Für mich steht fest: Wenn der persönliche Kontakt nur mehr aus der Distanz möglich ist, braucht es eine andere Art der Führung. Zuallererst muss ich mich um meine Mitarbeiter kümmern, denn die sind es ja, die den Kontakt zum Kunden möglichst reibungslos sicherstellen sollen. Der schlimmste Fehler ist, in einer Krisensituation die Mitarbeiter ins Homeoffice zu schicken und sie dort sich selbst zu überlassen.

 

Bei Banken, Versicherungen und anderen Finanzdienstleistern werden gerade Pläne geschmiedet, wie schrittweise zumindest Teile der Mannschaft in die Firmenräume zurückkehren können. Welche Zukunft sehen Sie für das flexiblere Arbeiten im  Homeoffice?

Der Appetit kommt beim Essen. Was ich höre, ist, dass nach dem jetzt Erlebten mehr als jeder Zweite auch in Zukunft die Chance haben will, von Zuhause aus zu arbeiten – aber nicht unbedingt an jedem Tag.  Genau das hat mir auch ein Kollege aus der Versicherungswirtschaft gerade bestätigt.

 

Die Fragen stellte Dr. Herbert Walter

 

Den zweiten Teil des Interviews mit Andreas Glemser zum Thema „Führung aus der Ferne“ lesen Sie hier.

 
 

 

 

 

Der Führungsbegleiter

 

Andreas Glemser, 55, ein gebürtiger Stuttgarter, ist seit 22 Jahren leidenschaftlicher Unternehmer. Er hat in dieser Zeit aus seiner COCOMIN AG ein renommiertes und viel gefragtes Beratungs- und Coaching-Unternehmen mit Sitz in Leinfelden-Echterdingen geschaffen.

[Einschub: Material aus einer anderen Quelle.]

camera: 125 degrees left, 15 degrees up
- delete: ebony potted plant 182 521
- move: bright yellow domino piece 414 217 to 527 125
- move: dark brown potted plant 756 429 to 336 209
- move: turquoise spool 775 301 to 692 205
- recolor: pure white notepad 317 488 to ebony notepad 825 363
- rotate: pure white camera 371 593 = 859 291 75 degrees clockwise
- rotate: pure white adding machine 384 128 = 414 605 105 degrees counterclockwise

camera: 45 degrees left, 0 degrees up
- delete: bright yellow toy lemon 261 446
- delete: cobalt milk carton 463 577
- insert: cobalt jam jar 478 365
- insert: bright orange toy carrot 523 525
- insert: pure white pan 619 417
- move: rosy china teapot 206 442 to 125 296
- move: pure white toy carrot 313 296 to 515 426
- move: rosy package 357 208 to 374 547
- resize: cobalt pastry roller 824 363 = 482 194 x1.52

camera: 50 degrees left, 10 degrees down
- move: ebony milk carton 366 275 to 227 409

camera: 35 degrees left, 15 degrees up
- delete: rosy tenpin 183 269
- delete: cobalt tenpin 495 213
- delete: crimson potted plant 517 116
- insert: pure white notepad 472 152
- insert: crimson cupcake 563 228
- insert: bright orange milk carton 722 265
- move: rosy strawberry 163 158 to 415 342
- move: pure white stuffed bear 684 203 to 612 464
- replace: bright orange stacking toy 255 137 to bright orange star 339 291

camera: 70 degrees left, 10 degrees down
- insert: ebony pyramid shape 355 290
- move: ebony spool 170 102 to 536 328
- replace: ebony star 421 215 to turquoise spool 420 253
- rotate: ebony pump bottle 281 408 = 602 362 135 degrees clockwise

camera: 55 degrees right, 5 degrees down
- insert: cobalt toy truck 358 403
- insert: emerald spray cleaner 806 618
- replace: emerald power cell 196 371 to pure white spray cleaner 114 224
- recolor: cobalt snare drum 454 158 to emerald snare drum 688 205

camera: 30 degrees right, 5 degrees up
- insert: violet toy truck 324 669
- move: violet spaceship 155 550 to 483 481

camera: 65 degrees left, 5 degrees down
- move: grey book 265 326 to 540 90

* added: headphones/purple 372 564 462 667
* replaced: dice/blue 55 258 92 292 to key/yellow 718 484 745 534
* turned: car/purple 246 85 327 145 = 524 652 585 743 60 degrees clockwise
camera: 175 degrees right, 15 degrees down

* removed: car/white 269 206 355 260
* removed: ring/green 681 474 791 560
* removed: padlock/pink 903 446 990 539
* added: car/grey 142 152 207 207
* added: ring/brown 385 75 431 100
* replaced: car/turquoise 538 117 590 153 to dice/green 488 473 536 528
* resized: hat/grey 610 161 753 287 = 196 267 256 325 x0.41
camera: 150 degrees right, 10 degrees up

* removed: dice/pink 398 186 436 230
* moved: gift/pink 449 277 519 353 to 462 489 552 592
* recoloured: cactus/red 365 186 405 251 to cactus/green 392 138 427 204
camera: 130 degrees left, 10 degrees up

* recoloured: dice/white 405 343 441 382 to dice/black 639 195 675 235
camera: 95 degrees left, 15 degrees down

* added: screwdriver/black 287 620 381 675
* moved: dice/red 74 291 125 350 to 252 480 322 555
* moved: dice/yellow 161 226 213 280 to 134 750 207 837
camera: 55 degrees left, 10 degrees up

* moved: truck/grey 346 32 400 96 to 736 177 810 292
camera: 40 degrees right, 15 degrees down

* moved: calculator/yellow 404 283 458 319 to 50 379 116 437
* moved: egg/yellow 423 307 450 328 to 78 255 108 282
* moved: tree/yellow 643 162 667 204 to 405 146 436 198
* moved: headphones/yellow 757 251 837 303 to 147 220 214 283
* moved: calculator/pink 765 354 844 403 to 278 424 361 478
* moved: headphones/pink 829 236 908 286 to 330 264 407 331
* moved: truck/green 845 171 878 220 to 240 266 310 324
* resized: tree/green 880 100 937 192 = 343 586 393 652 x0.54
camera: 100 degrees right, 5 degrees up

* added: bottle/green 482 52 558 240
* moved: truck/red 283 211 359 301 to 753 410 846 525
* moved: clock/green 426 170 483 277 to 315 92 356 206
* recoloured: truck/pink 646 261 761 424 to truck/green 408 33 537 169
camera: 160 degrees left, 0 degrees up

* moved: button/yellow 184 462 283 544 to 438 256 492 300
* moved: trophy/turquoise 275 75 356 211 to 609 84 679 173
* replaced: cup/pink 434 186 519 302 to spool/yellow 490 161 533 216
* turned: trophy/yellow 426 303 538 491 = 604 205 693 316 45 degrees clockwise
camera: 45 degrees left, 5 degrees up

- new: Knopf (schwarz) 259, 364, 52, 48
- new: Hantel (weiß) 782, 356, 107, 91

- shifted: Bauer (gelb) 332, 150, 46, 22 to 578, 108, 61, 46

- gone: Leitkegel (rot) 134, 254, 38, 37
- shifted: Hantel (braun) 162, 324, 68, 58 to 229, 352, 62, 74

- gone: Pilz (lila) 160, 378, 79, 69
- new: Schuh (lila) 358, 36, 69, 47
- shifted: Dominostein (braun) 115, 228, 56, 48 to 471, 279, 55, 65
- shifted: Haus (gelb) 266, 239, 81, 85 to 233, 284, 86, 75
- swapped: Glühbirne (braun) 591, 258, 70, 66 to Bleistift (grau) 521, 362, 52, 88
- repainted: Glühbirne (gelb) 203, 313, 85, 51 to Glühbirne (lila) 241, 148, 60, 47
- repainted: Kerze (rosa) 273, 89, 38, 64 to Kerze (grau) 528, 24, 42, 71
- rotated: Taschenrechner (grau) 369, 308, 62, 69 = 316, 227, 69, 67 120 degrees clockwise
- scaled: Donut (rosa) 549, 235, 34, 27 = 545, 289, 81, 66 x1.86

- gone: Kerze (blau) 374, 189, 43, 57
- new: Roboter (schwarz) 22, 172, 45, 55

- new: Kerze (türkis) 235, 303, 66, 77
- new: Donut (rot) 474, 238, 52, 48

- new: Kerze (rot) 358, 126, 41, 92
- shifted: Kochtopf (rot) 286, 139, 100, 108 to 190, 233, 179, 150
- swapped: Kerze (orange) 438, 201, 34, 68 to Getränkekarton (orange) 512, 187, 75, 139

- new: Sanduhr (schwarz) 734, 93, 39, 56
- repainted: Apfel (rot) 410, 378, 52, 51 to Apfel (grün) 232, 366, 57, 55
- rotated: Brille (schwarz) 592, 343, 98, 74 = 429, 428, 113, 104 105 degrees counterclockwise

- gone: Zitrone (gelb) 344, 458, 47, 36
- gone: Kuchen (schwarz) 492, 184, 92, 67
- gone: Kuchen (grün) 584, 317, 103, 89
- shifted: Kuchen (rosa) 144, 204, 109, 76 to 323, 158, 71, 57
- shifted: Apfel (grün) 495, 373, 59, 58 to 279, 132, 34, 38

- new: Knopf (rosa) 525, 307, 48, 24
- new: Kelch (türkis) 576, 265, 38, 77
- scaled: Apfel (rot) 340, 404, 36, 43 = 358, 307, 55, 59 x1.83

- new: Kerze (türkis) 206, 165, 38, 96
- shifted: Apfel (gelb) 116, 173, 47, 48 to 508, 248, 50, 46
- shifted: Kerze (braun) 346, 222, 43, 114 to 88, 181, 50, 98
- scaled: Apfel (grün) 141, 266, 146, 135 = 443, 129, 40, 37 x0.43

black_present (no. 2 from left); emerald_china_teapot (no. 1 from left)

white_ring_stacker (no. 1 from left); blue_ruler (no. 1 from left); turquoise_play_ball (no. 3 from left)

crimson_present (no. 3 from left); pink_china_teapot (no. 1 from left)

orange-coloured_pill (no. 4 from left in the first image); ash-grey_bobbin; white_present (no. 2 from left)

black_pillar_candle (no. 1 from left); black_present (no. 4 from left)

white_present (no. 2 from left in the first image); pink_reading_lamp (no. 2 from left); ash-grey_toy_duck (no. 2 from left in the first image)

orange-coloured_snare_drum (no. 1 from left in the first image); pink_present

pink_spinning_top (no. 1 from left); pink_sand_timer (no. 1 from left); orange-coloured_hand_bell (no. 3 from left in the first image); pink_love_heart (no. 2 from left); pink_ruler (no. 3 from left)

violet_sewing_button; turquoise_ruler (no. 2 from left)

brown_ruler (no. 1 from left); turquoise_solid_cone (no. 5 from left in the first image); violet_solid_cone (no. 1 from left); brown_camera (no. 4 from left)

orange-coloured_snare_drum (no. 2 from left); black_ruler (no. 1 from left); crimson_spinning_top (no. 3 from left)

Insgesamt 60 so genannte Führungsbegleiter betreuen Kunden wie Allianz, Deutsche Bank, ERGO, Sparkassen und Genossenschaftsbanken, aber auch Unternehmen aus anderen Branchen wie Microsoft, Grohe oder Thyssen Krupp. Sie unterstützen jedes Jahr hunderte Führungskräfte bei der Einführung neuer Strategien, bei wichtigen Projekten oder anderen nicht alltäglichen Maßnahmen.

Ende 2004 überraschte der studierte Wirtschaftswissenschaftler seine Mitarbeiterinnen und Mitarbeiter sowie die Medien, als er sein Unternehmen für 100 Tage verließ, um mit seiner Frau und seinen drei Söhnen eine Weltreise zu machen.

In 2020 schaut Andreas Glemser mitten in der Krise schon über den Tellerrand hinaus. Alle Mitarbeiterinnen und Mitarbeiter bauen daran mit, das Unternehmen zukunftsfähig zu machen. Jeder bringt sich ein, wie da oder dort gespart werden kann und die COCOMIN AG noch attraktiver für die Kunden werden könnte. Ideen aus den Teams herauszukitzeln, ist für Andreas Glemser das A und O in der Krise.